My anger had receded like a low tide, leaving only the debris of last night and this morning to clutter up my mind. What I’d done with Alex…I wanted it again. And again. Not just the mind-blowing sex, but sleeping beside her, holding her, waking up to her face every morning...for the rest of my life.
Tell her or move out. Now.
I tore out of my truck and threw open the front door, my heart trying to bang its way out of my chest, but nothing was going to stop me from telling Alex how I felt.
Except for the fact that Alex wasn’t there.
I’d spent half the day fruitlessly driving around the greater Los Angeles area, and now the sun was sitting low and fat in the sky. No note waited for me on the counter, and I had a jolt of panic that she’d already moved out. But a quick peek at her bedroom—the bed sheets still in disarray from last night’s festivities—showed she hadn’t packed anything. But how would I know? She could burn her entire wardrobe here and never miss it.
But something told me she’d be back, and when she walked through the door, I’d tell her what I should have told her in the hospital—hell—in the bank. In the meanwhile, I hadn’t eaten a damn thing all day and was suddenly ravenous.
I rummaged in the fridge to put together a ham and cheese sandwich, grabbed a beer, and settled on the couch to watch my usual ESPN. One bite into the sandwich and my cell phone rang. Georgia.
“Hey.”
“I need you to come over here and watch Callie. Something came up.”
I rubbed my eyes. “And Janice isn’t available?”
“Do you think I’d be calling if she was?”
“Kind of short notice, Georgia,” I said, eyeing my sandwich.
A hiss over the line was her irritated sigh. “Is there such thing when it comes to your daughter, Cory? I need to go out and I need you to watch her.”
“How long’s it going to take?” I asked, thinking of Alex and our long-overdue talk.
“Jesus, Cory, you can’t spare a few hours for your kid? It takes as long as it takes.”
I bit back an angry retort. “I’ll be right there.” I jabbed the phone to hang it up and scrounged in the kitchen for a pen and paper to leave a note for Alex.
I need to talk to you. Tonight. Wait up for me?
~C
I set it in the center of the counter and hoped I wasn’t going to be so late that she even needed to wait for me. But it was five p.m. now. Knowing Georgia, I wouldn’t get back to the bungalow until after ten if I were lucky.

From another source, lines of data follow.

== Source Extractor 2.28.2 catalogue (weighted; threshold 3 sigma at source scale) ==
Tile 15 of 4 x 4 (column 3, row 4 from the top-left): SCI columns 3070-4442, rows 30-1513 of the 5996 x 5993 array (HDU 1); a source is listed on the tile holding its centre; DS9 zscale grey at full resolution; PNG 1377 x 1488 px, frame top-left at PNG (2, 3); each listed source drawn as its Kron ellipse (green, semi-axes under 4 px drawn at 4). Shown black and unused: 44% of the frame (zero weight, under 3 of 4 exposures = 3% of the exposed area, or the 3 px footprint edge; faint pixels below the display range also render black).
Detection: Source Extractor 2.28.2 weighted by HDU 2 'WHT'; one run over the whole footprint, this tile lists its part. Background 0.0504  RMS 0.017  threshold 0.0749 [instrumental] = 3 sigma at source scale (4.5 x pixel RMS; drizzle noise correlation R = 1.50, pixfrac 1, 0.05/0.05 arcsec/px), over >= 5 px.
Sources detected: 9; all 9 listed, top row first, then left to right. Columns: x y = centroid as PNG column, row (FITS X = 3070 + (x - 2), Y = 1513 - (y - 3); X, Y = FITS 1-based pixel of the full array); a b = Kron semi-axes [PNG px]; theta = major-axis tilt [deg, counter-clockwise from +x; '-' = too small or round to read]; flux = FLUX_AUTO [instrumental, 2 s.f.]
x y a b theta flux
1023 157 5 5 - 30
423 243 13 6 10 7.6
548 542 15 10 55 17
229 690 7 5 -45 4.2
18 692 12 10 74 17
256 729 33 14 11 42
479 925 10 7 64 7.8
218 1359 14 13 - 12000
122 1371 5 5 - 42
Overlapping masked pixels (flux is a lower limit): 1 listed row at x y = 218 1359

I took a parting sip of beer, brought the sandwich with me, and drove another twenty minutes to Culver City, wondering sardonically if Alex walked in the door the minute after I left or a whole five minutes after my truck was out of sight. The way my luck was running today, I was sure I’d just missed her.
#
Georgia answered the door wearing a bohemian-style dress with a tribal pattern, and her blonde hair beaded and braided in a stylish mess. “Hey,” she said, her voice breathy. “Callie’s in her room. I gotta go. I’m already late.”
“Are you okay?” I asked, watching her throw on a beat-up jean jacket. “You seem jumpy as hell.”

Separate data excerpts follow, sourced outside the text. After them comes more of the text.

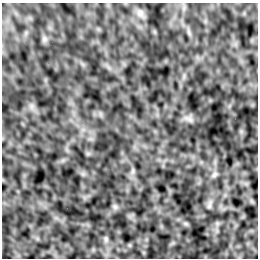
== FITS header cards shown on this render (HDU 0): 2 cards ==
NAXIS1  =                  256 /Number of positions along axis 1
NAXIS2  =                  256 /Number of positions along axis 2

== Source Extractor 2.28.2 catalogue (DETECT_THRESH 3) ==
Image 256 x 256 px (HDU 0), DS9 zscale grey, 1 PNG px = 1 image px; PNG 260 x 260 px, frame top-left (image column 1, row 256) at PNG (2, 3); no overlay
Background -2.94e-04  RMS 0.002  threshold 0.00611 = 3 sigma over >= 5 px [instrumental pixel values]
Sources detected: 8; all 8 listed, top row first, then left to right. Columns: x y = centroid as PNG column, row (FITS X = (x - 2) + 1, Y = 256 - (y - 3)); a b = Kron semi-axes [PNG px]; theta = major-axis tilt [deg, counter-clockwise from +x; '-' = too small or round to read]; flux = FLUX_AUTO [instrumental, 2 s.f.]
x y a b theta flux
140 13 11 10 - 0.73
44 39 7 5 -90 0.35
189 119 13 4 -30 0.43
133 171 7 4 71 0.29
214 175 9 7 57 0.39
209 205 13 4 71 0.4
115 207 7 6 - 0.34
106 239 8 6 -89 0.33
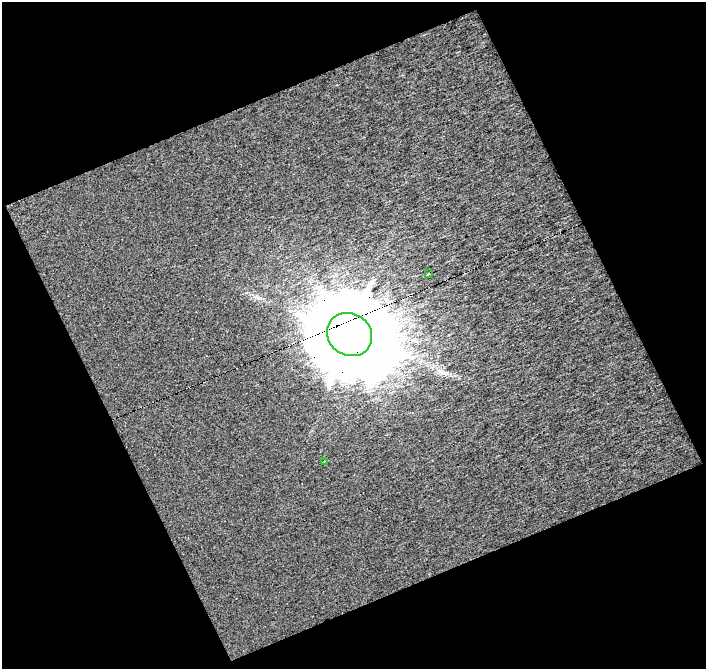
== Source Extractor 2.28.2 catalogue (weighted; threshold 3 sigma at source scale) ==
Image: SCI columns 1-704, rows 11-677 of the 704 x 689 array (HDU 1 of 3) = the unmasked area's bounding box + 8 px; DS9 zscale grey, full resolution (1 PNG px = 1 image px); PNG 708 x 671 px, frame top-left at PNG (2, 2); each listed source drawn as its Kron ellipse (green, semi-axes under 4 px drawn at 4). Shown black and unused: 45% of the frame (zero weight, under 8 of 16 exposures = <1% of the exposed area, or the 3 px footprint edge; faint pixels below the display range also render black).
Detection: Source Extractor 2.28.2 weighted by HDU 2 'WHT'. Background 0.63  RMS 1.4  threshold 5.58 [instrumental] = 3 sigma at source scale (4.09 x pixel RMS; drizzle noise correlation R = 1.36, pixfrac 0.8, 0.0396/0.0396 arcsec/px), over >= 5 px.
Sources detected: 5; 2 long thin detections or spike segments (spike, bleed or trail) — neither listed nor drawn; the other 3 listed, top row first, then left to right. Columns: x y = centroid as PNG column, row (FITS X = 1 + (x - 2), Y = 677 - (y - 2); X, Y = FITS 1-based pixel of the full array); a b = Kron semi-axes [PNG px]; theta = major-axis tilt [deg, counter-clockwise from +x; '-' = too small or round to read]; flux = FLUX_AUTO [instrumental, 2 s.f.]
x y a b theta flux
429 274 3 2 - 1.0e+02
350 335 23 21 -35 2.8e+06
324 461 3 3 - 1.2e+02
Overlapping masked pixels (flux is a lower limit): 1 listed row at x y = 350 335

“I’m fine,” she snapped. “Just late.”
“For what?”
“None of your damn business, is what.”
“Mommy said a bad word.”
I swiveled around to see Callie, her eyes red-rimmed from crying. I crouched down to her level. “What’s wrong, honey?”

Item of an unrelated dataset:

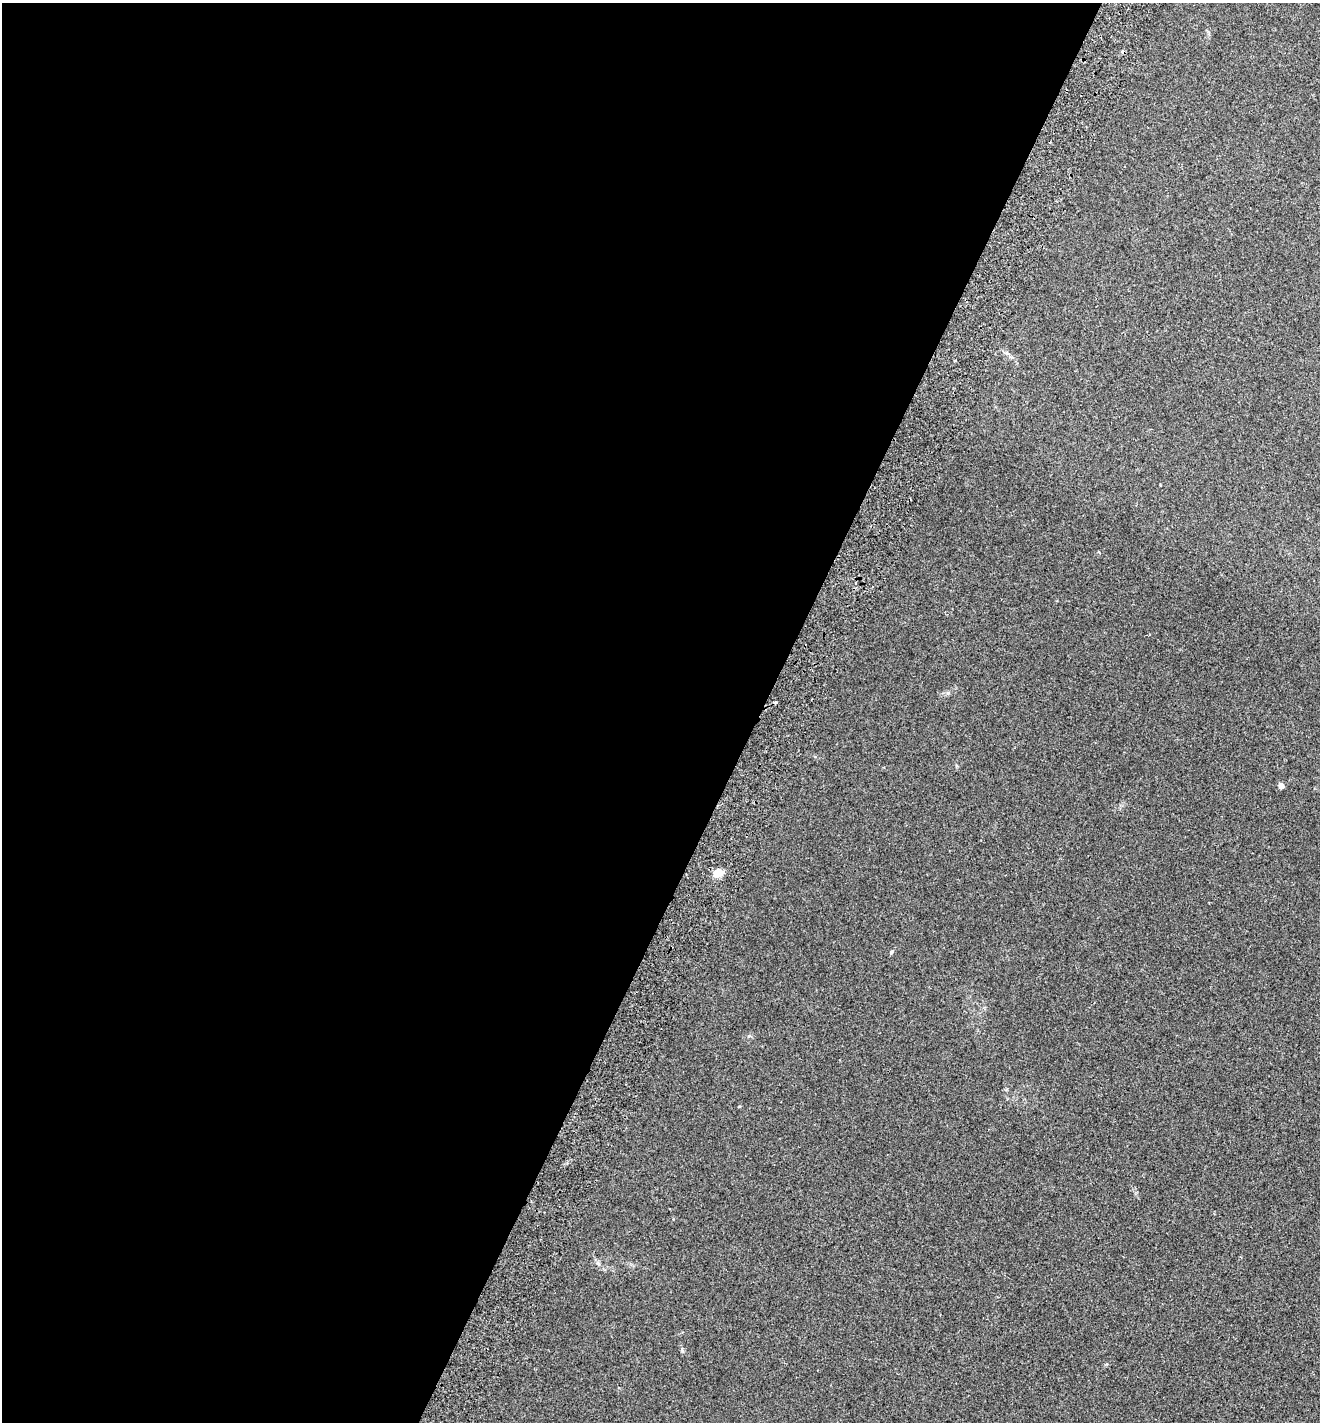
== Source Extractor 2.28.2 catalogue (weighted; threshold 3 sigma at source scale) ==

“She’s upset because I yelled at her about leaving her pen caps off again,” Georgia said. “She got red marker all over my damn chair.”
“I said I was sorry,” Callie said in a small voice. “They’re washable. Says so on the box.”
I looked to Georgia who threw up her hands. “Oh fine. I’m a monster. I’m a monster and I’m late. I’ll be back when I get back.”
She went out, slamming the door after her. I put my hands on Callie’s shoulders. “She’s kind of in a hurry tonight, huh?”
She nodded. “She’s always in a hurry. She yells a lot.”
“A lot?”
Callie nodded again.
“Do you know where she went?” It felt sort of ugly, asking Callie, but I had a nagging feeling about Georgia that I couldn’t ignore.
“Probably to the computer store. She goes there all the time and it’s sooooo boring.”
“Computer store?”
“Yeah, she goes on the internet. To chatmail.”
“What’s chatmail, honey?”
Callie rubbed her nose. “It’s what Mommy says she does on the computer. She chats and emails.” She brightened. “I call it chatmailing!”